───── Document
C’est une question de culture. Les politiques français ont du mal à regarder un écran et à parler à la première personne en s’adressant directement aux gens. Il leur faut toujours, un journaliste, un influenceur ou quelqu’un qui, d’une façon générale, les amène vers les gens. Ils ne savent pas prendre la parole simplement pour discuter, dialoguer et délivrer un message.
Et cela ne change pas ? Il n’y a pas d’évolution depuis la création de Facebook en 2004 ou de Twitter en 2008 ?
Cela ne change pas, parce qu’en France, on a une conception du pouvoir vertical. Sur les réseaux sociaux, il faut être dans l’empathie avec les gens. Les politiques français savent peu le faire. L’ENA ne prépare pas tout ça. S’ils ne sont pas entre politiques, ils sont dans l’entre-soi parisien. D’une façon générale, le peuple est perçu d’abord comme une menace et un élément perturbateur. Ce n’est pas du mépris, il y a juste une vraie trouille face à des gens qu’ils appréhendent essentiellement à travers des statistiques et des chiffres. Les Français vus de la bulle parisienne, sont des statistiques.
Sauf quand les hommes politiques font campagne. Là, ils font l’effort de parler aux gens, mais ils savent que c’est la campagne. François Hollande avait balisé ça dans un livre qui s’appelle « l’homme sans com’ ». Il disait « Quand on est en campagne, on parle aux gens, on fait comme la prostituée sur le trottoir. » Et puis quand ils sont élus, ils arrêtent.
──────────
## Consigne 1
Recopiez l'entretien sur les politiques français et les réseaux sociaux depuis « C’est une question » jusqu'à « Twitter en 2008 ? » inclus, en substituant « Instagram » à « Facebook ».
## Consigne 2
Rédigez la suite de l'entretien sur les politiques français et les réseaux sociaux à partir de sa dernière phrase.
───── Données fournies
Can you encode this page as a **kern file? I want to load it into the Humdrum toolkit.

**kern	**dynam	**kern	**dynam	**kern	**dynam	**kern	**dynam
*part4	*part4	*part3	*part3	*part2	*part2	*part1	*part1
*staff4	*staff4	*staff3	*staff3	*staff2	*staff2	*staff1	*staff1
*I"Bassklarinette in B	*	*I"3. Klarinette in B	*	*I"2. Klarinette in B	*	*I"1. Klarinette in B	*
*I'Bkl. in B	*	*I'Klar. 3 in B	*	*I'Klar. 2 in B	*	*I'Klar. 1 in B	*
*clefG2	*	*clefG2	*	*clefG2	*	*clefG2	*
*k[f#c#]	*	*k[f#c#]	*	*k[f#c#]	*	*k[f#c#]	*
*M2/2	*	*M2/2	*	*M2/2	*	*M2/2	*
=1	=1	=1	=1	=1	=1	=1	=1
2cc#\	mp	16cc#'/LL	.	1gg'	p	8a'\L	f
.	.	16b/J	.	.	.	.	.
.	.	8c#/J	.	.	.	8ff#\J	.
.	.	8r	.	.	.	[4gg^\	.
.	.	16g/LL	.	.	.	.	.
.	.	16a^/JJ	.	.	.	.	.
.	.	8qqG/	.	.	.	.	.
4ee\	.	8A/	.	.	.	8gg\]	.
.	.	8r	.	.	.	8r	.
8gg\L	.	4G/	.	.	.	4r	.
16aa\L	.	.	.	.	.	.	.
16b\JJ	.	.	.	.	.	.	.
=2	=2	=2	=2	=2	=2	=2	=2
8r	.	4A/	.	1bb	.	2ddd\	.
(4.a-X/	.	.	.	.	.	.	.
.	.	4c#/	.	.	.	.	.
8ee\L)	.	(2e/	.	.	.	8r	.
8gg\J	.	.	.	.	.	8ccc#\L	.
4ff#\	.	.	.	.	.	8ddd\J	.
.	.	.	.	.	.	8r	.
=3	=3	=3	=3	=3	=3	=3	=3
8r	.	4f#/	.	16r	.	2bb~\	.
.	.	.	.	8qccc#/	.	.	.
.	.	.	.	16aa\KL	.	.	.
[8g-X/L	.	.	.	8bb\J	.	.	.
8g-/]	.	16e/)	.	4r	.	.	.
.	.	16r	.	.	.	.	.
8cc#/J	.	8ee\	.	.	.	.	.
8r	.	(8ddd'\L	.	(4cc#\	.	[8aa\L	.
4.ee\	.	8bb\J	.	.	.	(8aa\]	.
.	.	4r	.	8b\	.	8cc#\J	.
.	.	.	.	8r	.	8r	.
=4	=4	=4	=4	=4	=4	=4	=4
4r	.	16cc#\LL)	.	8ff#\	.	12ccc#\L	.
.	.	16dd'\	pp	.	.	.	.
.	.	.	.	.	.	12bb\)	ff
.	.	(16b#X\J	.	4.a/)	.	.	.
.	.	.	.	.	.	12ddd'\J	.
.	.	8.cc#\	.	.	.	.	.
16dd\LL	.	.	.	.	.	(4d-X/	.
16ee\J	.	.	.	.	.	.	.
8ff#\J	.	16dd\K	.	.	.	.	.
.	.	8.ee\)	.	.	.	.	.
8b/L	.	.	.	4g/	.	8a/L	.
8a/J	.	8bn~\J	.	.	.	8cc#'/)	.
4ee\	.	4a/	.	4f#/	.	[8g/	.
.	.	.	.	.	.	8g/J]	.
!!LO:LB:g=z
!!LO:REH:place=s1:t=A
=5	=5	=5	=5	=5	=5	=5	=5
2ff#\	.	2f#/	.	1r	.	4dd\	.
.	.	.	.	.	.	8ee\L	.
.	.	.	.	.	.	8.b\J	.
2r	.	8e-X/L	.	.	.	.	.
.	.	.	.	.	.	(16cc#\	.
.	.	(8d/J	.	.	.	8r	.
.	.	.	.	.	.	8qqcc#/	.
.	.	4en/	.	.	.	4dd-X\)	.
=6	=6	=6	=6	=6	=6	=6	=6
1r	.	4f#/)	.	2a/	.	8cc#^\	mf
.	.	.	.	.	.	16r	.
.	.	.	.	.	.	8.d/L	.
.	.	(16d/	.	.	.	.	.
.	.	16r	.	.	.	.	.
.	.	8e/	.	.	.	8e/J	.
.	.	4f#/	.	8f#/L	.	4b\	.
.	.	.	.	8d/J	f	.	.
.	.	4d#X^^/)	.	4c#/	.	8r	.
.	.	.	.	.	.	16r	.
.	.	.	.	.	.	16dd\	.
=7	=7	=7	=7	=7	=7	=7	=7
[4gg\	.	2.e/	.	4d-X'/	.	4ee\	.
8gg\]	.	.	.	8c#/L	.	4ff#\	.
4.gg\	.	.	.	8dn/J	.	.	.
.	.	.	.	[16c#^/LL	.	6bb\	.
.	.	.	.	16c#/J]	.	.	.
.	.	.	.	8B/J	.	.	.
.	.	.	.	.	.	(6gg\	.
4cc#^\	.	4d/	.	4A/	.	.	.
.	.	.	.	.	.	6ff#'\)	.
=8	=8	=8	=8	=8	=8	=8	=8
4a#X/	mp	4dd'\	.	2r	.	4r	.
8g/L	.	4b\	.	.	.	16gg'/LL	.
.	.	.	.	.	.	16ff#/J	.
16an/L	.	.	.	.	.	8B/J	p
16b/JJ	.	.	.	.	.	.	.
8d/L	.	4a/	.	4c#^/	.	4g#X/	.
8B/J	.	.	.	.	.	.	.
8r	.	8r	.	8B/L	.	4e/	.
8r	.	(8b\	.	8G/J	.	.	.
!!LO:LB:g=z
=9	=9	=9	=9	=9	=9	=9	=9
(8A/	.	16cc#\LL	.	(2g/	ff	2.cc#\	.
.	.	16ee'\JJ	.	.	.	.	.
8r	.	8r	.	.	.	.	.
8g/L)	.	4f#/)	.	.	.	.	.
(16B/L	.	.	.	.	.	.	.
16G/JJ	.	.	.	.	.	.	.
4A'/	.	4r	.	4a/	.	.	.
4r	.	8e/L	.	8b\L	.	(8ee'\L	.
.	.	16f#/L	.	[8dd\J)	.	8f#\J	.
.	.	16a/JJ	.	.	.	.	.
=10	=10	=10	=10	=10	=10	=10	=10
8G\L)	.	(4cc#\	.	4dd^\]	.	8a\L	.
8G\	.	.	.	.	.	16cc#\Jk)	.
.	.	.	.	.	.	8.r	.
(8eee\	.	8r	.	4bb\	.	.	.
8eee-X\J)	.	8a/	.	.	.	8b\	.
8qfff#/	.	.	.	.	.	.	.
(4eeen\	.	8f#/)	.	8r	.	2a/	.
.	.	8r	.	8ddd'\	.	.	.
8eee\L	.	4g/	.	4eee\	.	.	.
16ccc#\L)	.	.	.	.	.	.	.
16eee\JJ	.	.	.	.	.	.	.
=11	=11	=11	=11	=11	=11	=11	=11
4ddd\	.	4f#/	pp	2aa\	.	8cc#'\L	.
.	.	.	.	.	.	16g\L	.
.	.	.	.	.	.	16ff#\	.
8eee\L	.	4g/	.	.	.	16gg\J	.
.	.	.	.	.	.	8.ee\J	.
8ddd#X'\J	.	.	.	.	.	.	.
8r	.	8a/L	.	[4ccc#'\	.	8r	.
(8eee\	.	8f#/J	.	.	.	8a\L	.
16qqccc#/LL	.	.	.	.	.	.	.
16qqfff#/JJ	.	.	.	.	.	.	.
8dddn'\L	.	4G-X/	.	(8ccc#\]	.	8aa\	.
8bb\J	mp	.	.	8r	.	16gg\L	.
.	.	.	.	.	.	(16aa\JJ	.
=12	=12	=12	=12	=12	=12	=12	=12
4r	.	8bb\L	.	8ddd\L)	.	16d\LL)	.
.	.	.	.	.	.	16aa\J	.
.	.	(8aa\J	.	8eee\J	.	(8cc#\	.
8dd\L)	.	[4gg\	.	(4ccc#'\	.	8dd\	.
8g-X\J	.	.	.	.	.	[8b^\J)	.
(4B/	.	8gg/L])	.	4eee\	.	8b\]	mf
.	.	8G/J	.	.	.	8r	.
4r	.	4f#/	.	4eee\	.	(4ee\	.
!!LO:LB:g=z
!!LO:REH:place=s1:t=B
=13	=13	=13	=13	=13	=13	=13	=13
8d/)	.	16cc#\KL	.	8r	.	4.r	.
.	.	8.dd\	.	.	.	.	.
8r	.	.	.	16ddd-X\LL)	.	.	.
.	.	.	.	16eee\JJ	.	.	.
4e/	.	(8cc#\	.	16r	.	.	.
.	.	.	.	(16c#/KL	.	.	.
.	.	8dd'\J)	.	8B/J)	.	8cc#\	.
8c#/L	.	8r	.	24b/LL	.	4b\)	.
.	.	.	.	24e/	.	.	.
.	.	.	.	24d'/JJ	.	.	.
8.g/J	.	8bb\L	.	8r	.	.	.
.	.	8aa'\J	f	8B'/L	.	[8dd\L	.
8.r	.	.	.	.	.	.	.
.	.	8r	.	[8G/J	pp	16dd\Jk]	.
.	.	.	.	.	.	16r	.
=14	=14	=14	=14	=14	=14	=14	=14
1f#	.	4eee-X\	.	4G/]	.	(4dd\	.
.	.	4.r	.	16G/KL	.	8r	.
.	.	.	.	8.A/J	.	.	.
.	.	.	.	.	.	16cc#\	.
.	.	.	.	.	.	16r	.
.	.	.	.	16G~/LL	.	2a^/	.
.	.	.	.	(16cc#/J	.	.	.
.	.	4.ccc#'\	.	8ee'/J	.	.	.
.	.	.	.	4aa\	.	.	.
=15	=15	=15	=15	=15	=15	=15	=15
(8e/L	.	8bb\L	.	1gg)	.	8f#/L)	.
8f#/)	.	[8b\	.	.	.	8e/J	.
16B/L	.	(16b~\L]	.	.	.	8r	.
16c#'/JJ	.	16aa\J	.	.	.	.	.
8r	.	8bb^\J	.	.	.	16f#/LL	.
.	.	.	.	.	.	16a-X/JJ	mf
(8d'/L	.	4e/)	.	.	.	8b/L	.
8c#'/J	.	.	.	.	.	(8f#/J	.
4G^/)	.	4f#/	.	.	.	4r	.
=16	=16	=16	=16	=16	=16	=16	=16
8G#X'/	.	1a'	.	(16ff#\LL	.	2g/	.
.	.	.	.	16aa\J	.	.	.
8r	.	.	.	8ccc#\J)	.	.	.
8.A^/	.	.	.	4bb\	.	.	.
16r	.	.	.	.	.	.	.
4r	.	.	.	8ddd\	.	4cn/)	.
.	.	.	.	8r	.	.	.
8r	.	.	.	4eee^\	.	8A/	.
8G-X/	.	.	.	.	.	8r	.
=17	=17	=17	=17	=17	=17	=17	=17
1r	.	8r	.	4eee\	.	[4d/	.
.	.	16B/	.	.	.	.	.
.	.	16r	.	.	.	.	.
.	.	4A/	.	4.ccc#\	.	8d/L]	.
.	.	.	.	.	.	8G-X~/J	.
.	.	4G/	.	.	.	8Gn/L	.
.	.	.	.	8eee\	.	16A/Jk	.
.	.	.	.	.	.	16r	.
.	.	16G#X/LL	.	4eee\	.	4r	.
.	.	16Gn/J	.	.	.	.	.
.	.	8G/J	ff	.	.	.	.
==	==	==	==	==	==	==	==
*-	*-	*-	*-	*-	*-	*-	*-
──────────
## Réponse 1
C’est une question de culture. Les politiques français ont du mal à regarder un écran et à parler à la première personne en s’adressant directement aux gens. Il leur faut toujours, un journaliste, un influenceur ou quelqu’un qui, d’une façon générale, les amène vers les gens. Ils ne savent pas prendre la parole simplement pour discuter, dialoguer et délivrer un message.
Et cela ne change pas ? Il n’y a pas d’évolution depuis la création de Instagram en 2004 ou de Twitter en 2008 ?

## Réponse 2
C’est une parenthèse ?
Parler aux gens, c’est une parenthèse dans la vie d’un politique français. Alors que dans les pays Anglo-saxons, parler aux gens, c’est l’essence de la vie politique et les moments où on ne leur parle pas, ce sont des parenthèses.
Et pourtant, il y a quand même des tentatives. Je pense à Jean Castex, ou à François Hollande qui ont répondu avec Samuel Etienne, à un chat en direct sur Twitch. Quels sont les objectifs ? C’est se donner un gage de modernité ?
Ils sont rares ceux qui ont essayé de parler directement aux citoyens. Edouard Philippe a fait des Facebook live à un moment donné, il y a quand même eu des tentatives, mais c’est toujours avec des intermédiaires pour essayer de faire un événement presse, de faire des relations publiques, un peu comme Obama le faisait. Obama avait donné la première interview politique sur LinkedIn, je ne suis pas sûr que l’impact ait été énorme sur ce réseau, mais toute la presse en a parlé. C’est un peu ce que les politiques recherchent. La référence française aujourd’hui, c’est Obama, 2008-2010, cela fait plus de 10 ans et ça date un peu.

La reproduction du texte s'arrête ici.